Le Nouvelliste, 17.11.204

Sexe et talibans, la nouvelle formule à scandale d'Oskar Freysinger

Valais · Le conseiller national UDC et professeur au Collège de Sion Oskar Freysinger publie une nouvelle sur le monde taliban que le «Blick» juge «porno». Le provocateur s'explique.

Vincent Fragnière

Publiant, dans son édition d'hier, un extrait du nouveau livre de nouvelles d'Oskar Freysinger, le quotidien suisse alémanique le «Blick» a trouvé un nouveau qualificatif pour le conseiller national UDC valaisan. Après le «poète pissoir», «le Pinocchio menteur», voilà «l'écrivain porno» qui a décrit, dans une nouvelle liée à la perception de la sexualité dans le monde taliban, une scène de relation sexuelle qui s'avère être une vengeance de la femme envers son mari, chef taliban.

Edité en allemand par la maison haut-valaisanne Mengis, le livre d'Oskar Freysinger fait donc scandale le jour même de son vernissage qui s'est déroulé hier soir à la librairie La Liseuse à Sion.

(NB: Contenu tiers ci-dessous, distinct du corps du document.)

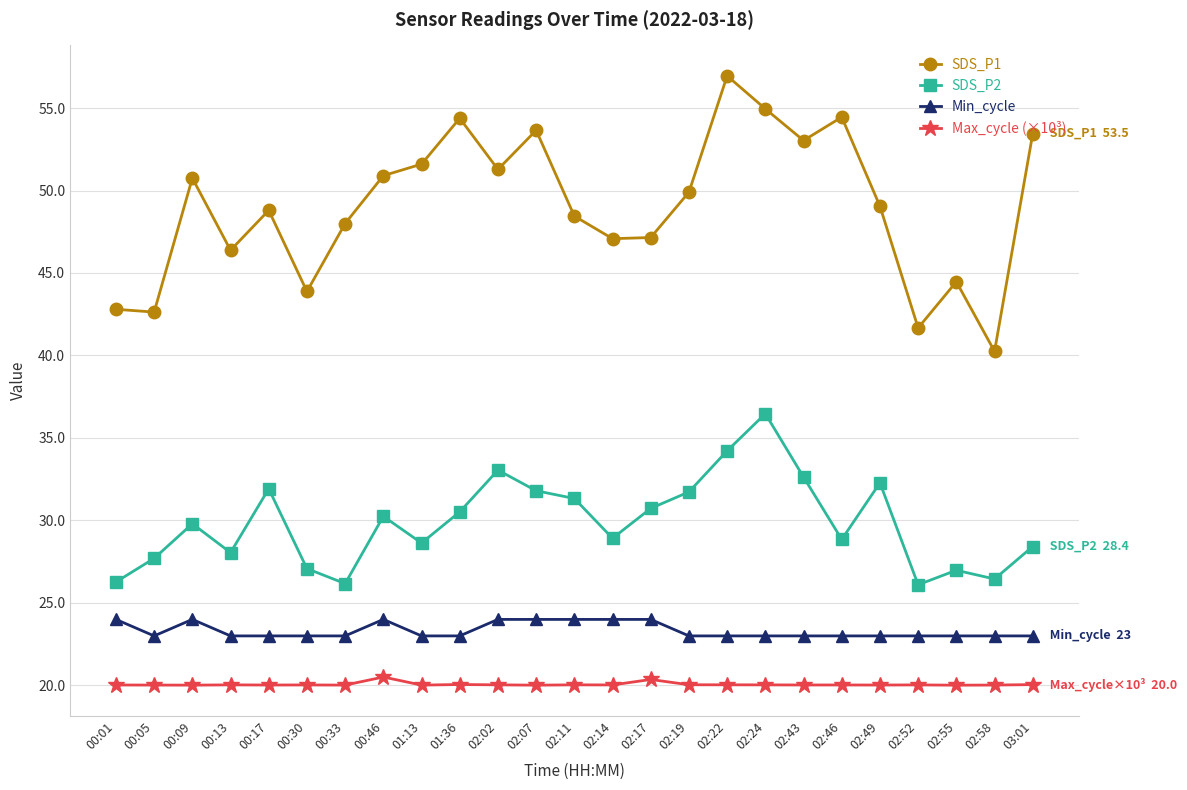

At which category does Min_cycle reach its first local valley?

00:05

Devant une septantaine de personnes - dont une petite dizaine d'UDC - l'écrivain, accompagné au violon par une jeune artiste saviésanne, a lu des extraits de son livre juste après avoir répondu à nos questions.

Le «Blick» a publié un passage de l'une de vos nouvelles qui décrit une scène d'ébats sexuels et l'a qualifiée de pornographique. Que lui répondez-vous?

Oskar Freysinger:

- Que le site internet de ce quotidien donne accès à des situations bien plus pornographiques que cet extrait qui, sorti de son contexte par ce quotidien, perd tout son sens. On en veut à l'homme, pas au texte. Si j'étais socialiste, le «Blick» n'aurait tout simplement rien publié ou alors m'aurait même encensé comme écrivain.

Mais étiez-vous obligé de décrire ces différentes scènes dans les détails pour dénoncer le traitement fait aux femmes ou aux homosexuels par le monde taliban? Ne pensiez-vous pas que celles-ci allaient provoquer un scandale ou choquer?

- J'ai voulu montrer les deux extrêmes du «toucher» qui est le titre de la nouvelle. D'un côté, la pierre qui tue les femmes coupables d'acte homosexuel et de l'autre la relation sexuelle. C'est très révélateur, dans un pays comme la Suisse où la liberté sexuelle est reconnue, que personne n'ait été choqué par la lapidation des deux femmes qui est bien plus violente, à mes yeux, que l'acte sexuel décrié. De plus, qui a dit que la littérature ne devait pas choquer? Cette nouvelle remue son lecteur, mais ne l'excite pas d'un point de vue pornographique. Et, comme écrivain, je n'ai de comptes à rendre qu'à mes lecteurs.

Et si ces lecteurs sont vos étudiants du Collège de la Planta...

- Je n'y vois aucun problème s'ils lisent la totalité de la nouvelle et non pas l'extrait publié par le «Blick». Si l'on faisait le même exercice avec des extraits de Céline ou Tournier qui sont étudiés au collège, on aurait des passages encore plus osés que le mien.

Vous vous proclamez écrivain, mais vous serez perçu par la très grande majorité de vos lecteurs comme le politicien UDC qui a déjà été à la base de plusieurs scandales.

- Ce n'est pas mon problème, car, personnellement, je n'ai jamais fait de lien entre mes écrits et mon combat politique. D'ailleurs, vous ne trouverez rien de politique dans mon livre, ni sur mon site internet consacré à mon travail d'écriture. J'ai écrit cette nouvelle sur le monde taliban après avoir consulté un site internet sur le sort réservé à un nombre important de femmes. Ça m'a remué et j'ai voulu remuer mon lecteur. C'était mon seul objectif.